Saturday

Hidup Penuh Makna

Pada bulan Desember 1980, saya diberi dorongan oleh Suster Alberta Sukarsiyati, Kepala Sekolah di SMA Pius Kutoarjo, Kabupaten Purworejo, untuk mendaftarkan diri sebagai peserta PP II (proyek perintis II), suatu program seleksi penerimaan mahasiswa baru berdasarkan nilai rapor di SMA semester 1-5. Program ini diprakarsai oleh Alm Prof. Dr. Andi Hakim Nasoetion, Rektor IPB pada saat itu. Sebelum dimulai ujian akhir SMA, sudah ada kabar sangat menggembirakan bahwa saya diterima di IPB tanpa testing dan diminta untuk mendaftar serta ikut kuliah matrikulasi mulai bulan Juni 1981.
.

◆ Daftar data:
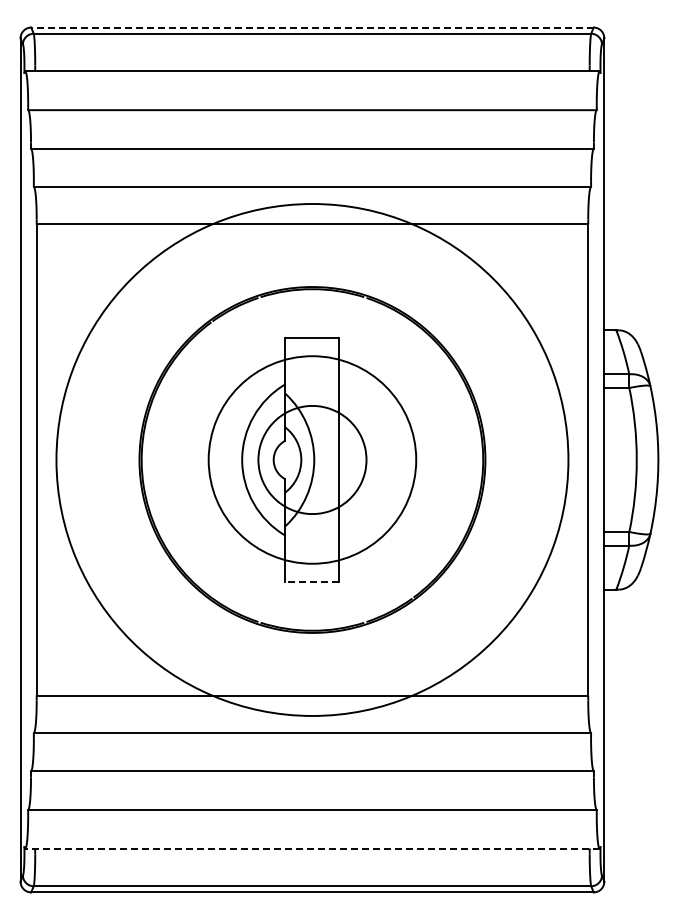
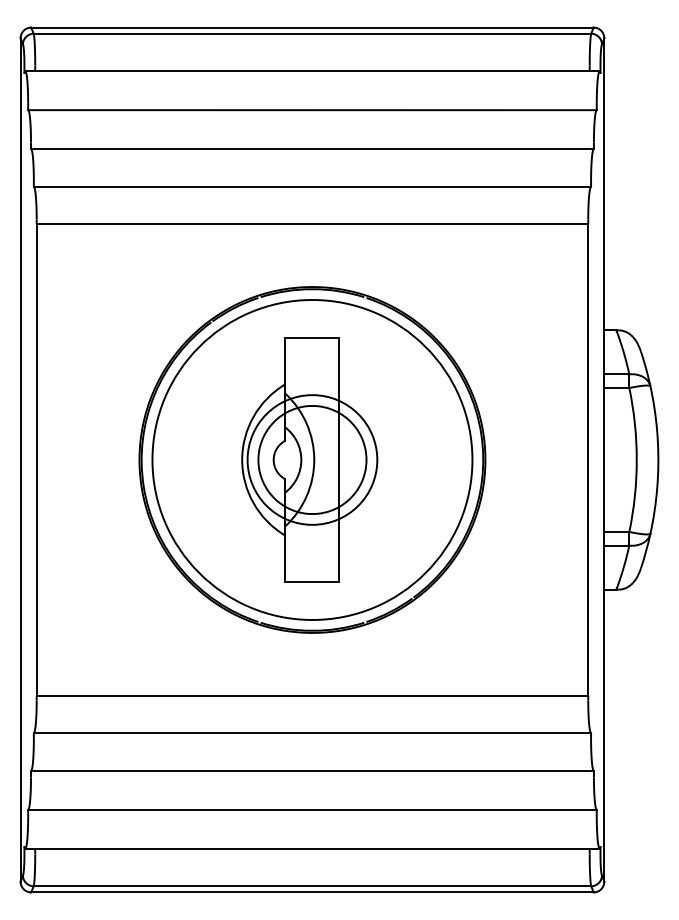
line at (311, 27): dashed -> solid
circle at (312, 459) diameter: 208 px -> 130 px
circle at (312, 459) diameter: 512 px -> 320 px
line at (311, 581): dashed -> solid
line at (311, 848): dashed -> solid
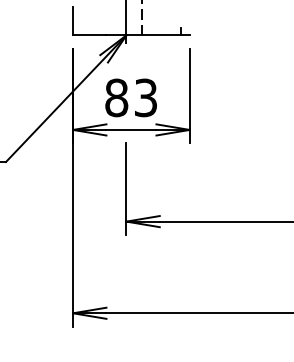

◆ Tantangan: Tuliskan kelanjutan teks tentang penerimaan di IPB melalui program PP II, dimulai tepat setelah kalimat terakhirnya.

◆ Jawaban berikut:
Perasaan gembira bercampur dengan kebimbangan karena orang tua saya termasuk golongan biasa; mampukah membiayai uang kuliah? Ayah pedagang kecil di pasar Baledono Purworejo; ibu penjahit dan pembuat kue. Sedangkan kami adalah KELBES (keluarga kebesaran) karena memiliki 2 anak laki-laki dan 4 anak perempuan. Sarapan favorit setiap hari hanyalah nasi putih dengan telur dadar kelbes, yaitu telur dadar dari 2 butir telur dengan kecap manis yang dibagi menjadi 8.
.
Kedua kakak perempuan saya, meskipun berprestasi di SMA, tidak dapat meneruskan kuliah, melainkan langsung bekerja di Surabaya sebagai karyawan toko Mas milik famili kami. Jangankan berpikir untuk membayar kos dan biaya kuliah, setiap hari uang jajan yang diterima sebesar Rp 100, sangat pas-pasan. Perinciannya, Rp 25 untuk berangkat sekolah naik angkot Purworejo ke Kutoarjo, Rp 50 untuk Jajan, Rp 25 untuk naik angkot kembali dari Sekolah ke rumah.
.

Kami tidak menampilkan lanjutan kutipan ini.